--- INFORMATION SUPPLIED ---
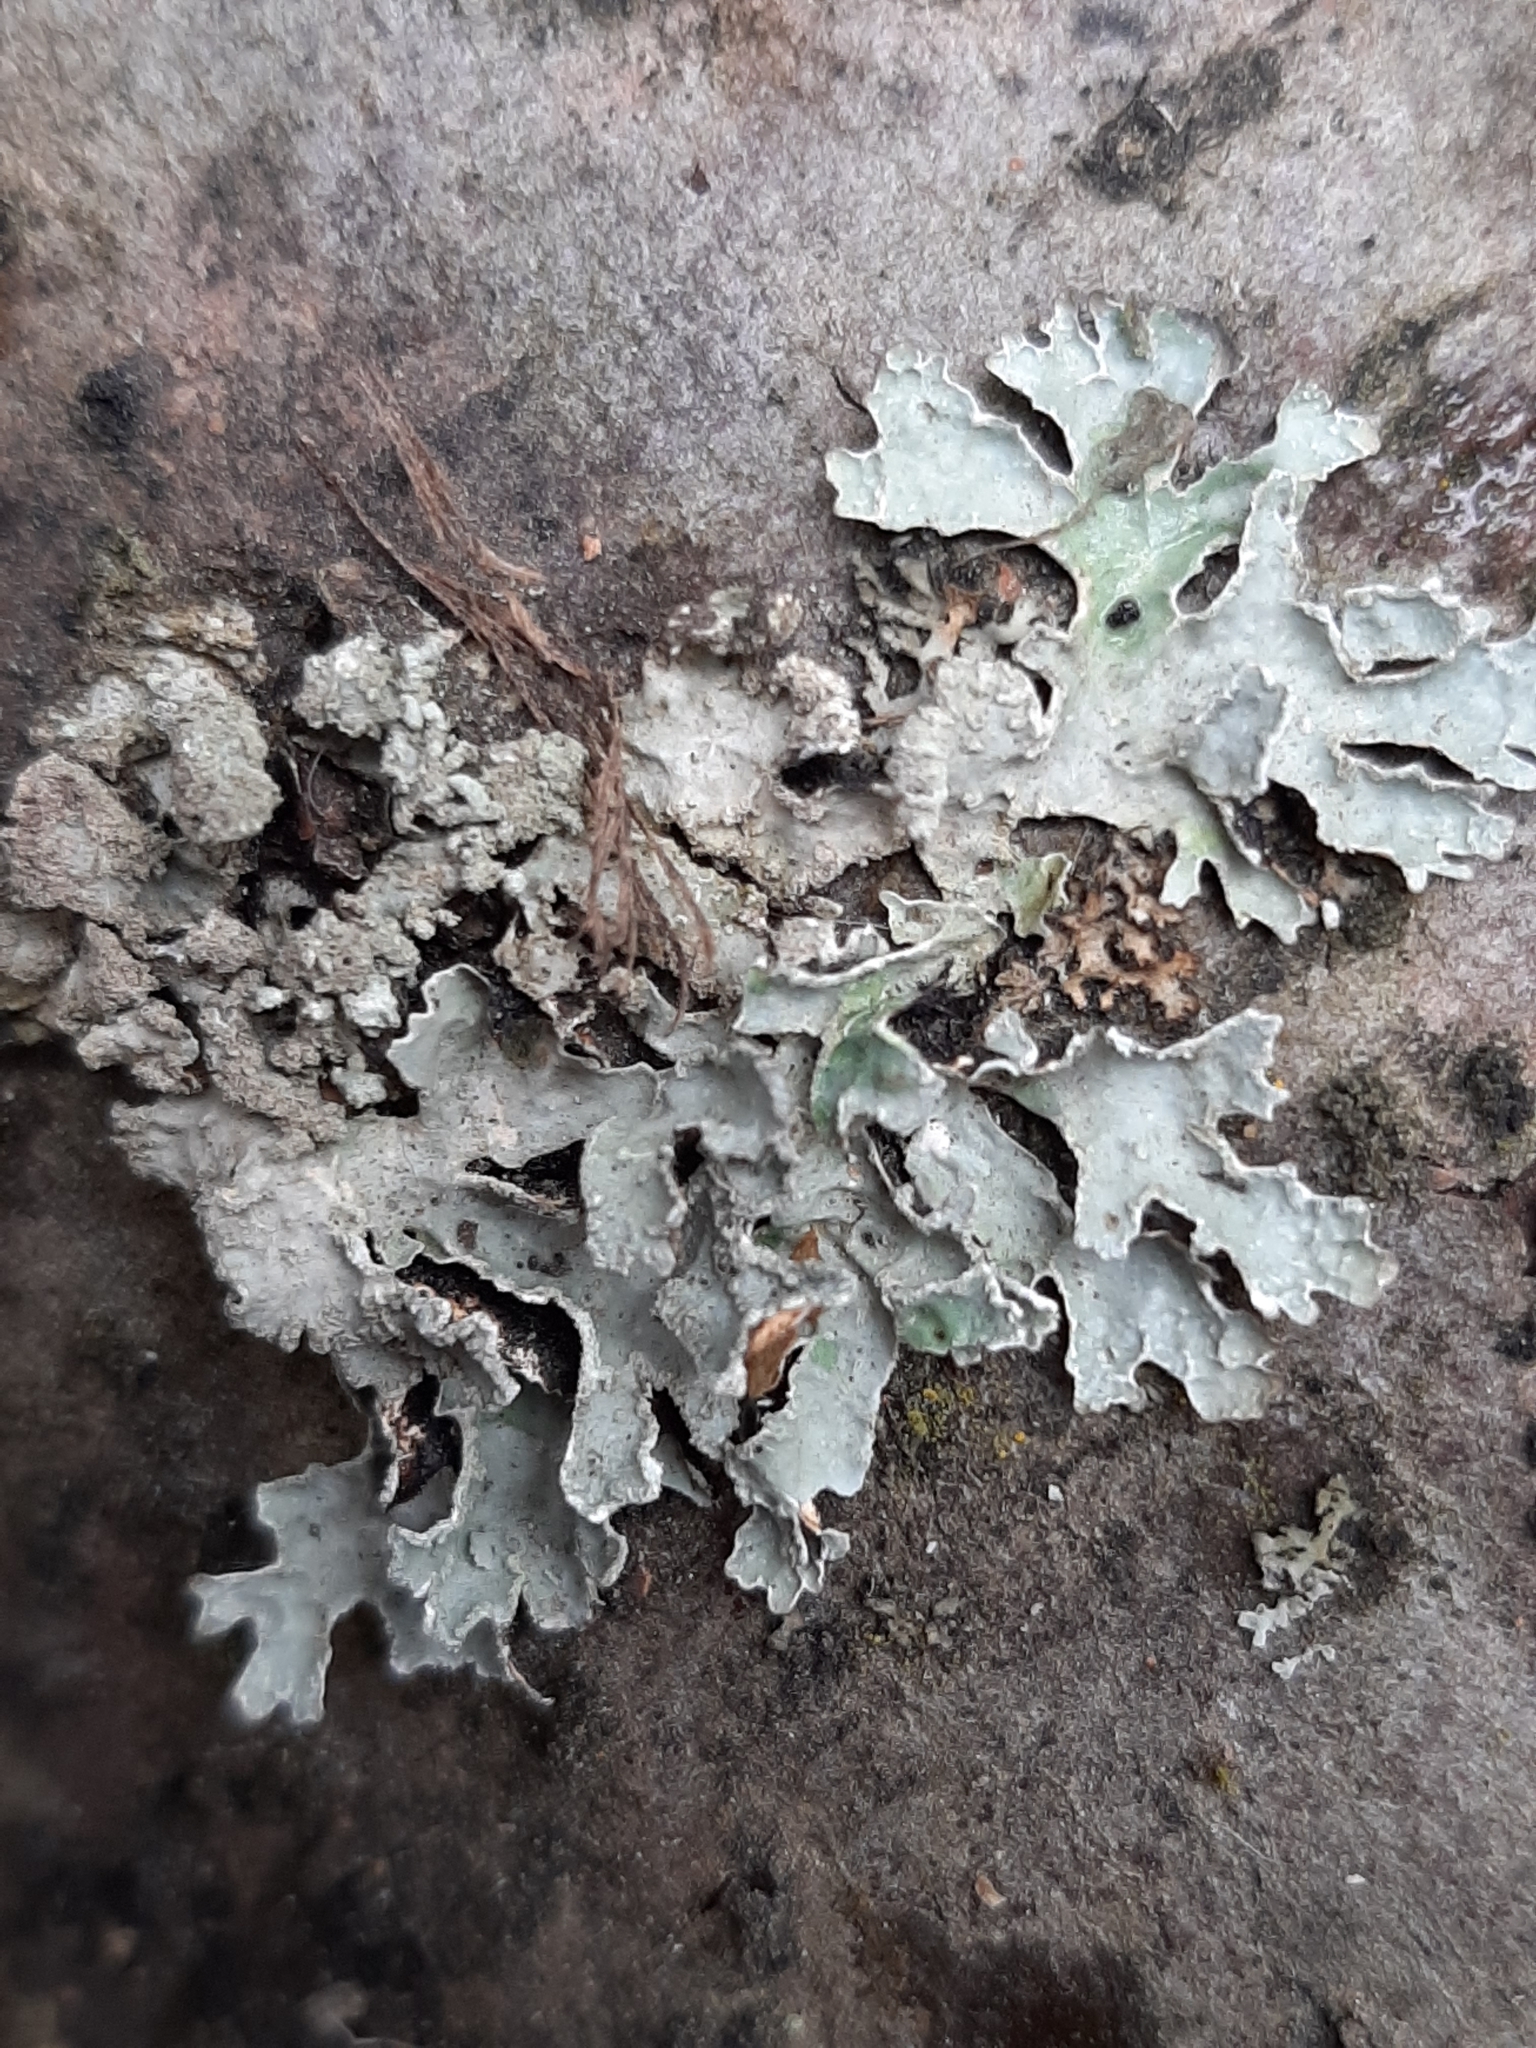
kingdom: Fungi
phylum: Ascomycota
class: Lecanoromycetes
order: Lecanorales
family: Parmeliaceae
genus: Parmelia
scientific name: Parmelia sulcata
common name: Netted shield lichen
---
Copy all of the lines above word for word, leaving out the picture.

* **IN RESPONSE**:
kingdom: Fungi
phylum: Ascomycota
class: Lecanoromycetes
order: Lecanorales
family: Parmeliaceae
genus: Parmelia
scientific name: Parmelia sulcata
common name: Netted shield lichen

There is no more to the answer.